English Christian minister (1787–1867)

Richard Slate (1787–1867) was an English Congregational minister, known as a biographical writer.

==Life==
The son of Thomas Slate, manufacturer of straw hats at 36 Noble Street, London, he was born in London on 10 July 1787. In his 17th year he joined the congregation at Founders' Hall, Lothbury, and became a Sunday school teacher for the London Itinerant Society.

In 1805 Slate entered Hoxton Academy, which he left in 1809 to become minister of the Independent church at Stand, near Manchester, where he was ordained on 19 April 1810. There he remained until September 1826, when he accepted the pastorate of Grimshaw Street Chapel, Preston, Lancashire, a charge which he retained for 35 years.

Slate died at Preston on 10 December 1867, and was buried at Stand.

==Works==
Slate published:

- Select Nonconformists' Remains: being Original Sermons of Oliver Heywood, Thomas Jollie, Henry Newcome, and Henry Pendlebury. Selected with Memoirs of the authors, Bury, 1814.
- Memoirs of the Rev.
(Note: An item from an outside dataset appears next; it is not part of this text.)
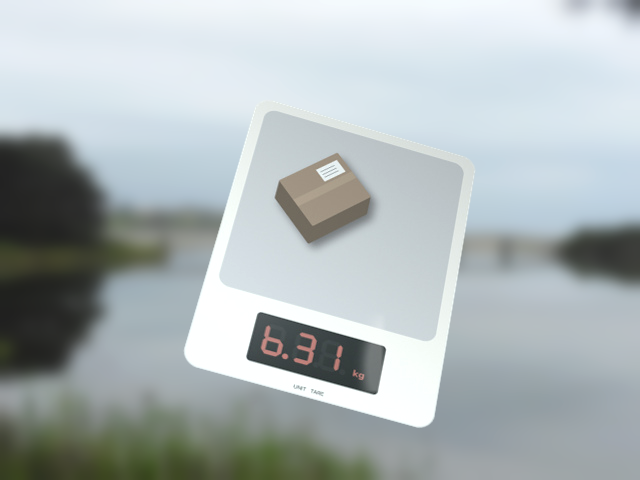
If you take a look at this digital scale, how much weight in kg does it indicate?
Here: 6.31 kg
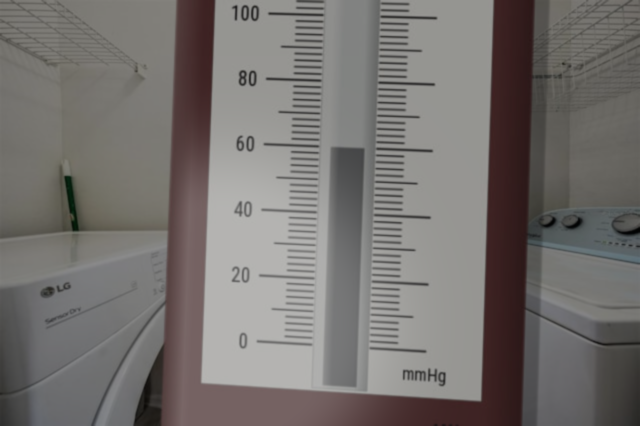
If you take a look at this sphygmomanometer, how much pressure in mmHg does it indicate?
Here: 60 mmHg
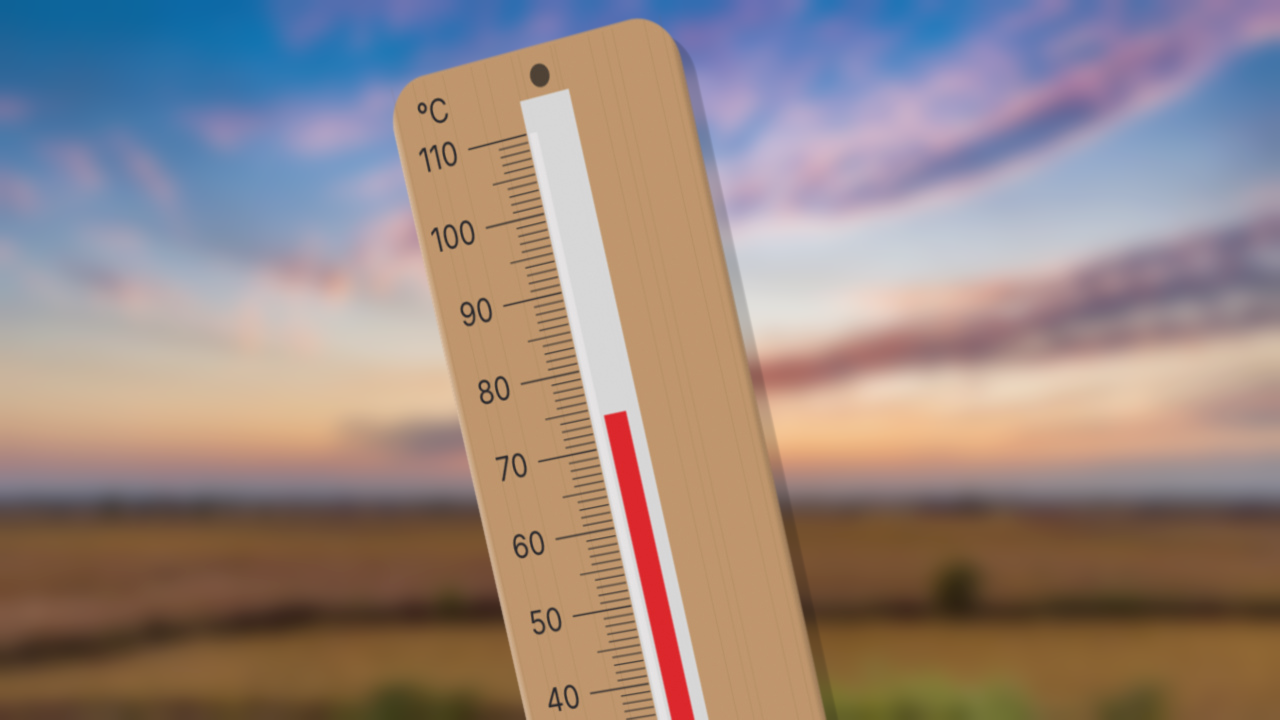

Oliver Heywood, Idle, 1825 (the first volume of Oliver Heywood's Works).
- A Brief History of the Lancashire Congregational Union, and of the Blackburn Independent Academy, 1840.

He contributed to Robert Halley's Lancashire Nonconformity and other local history works, and wrote the notices of Richard Frankland's students in Joseph Horsfall Turner's edition of Oliver Heywood's Diaries, vol. iv.

==Family==
Slate married Ann Watkins in 1810; she died in 1851.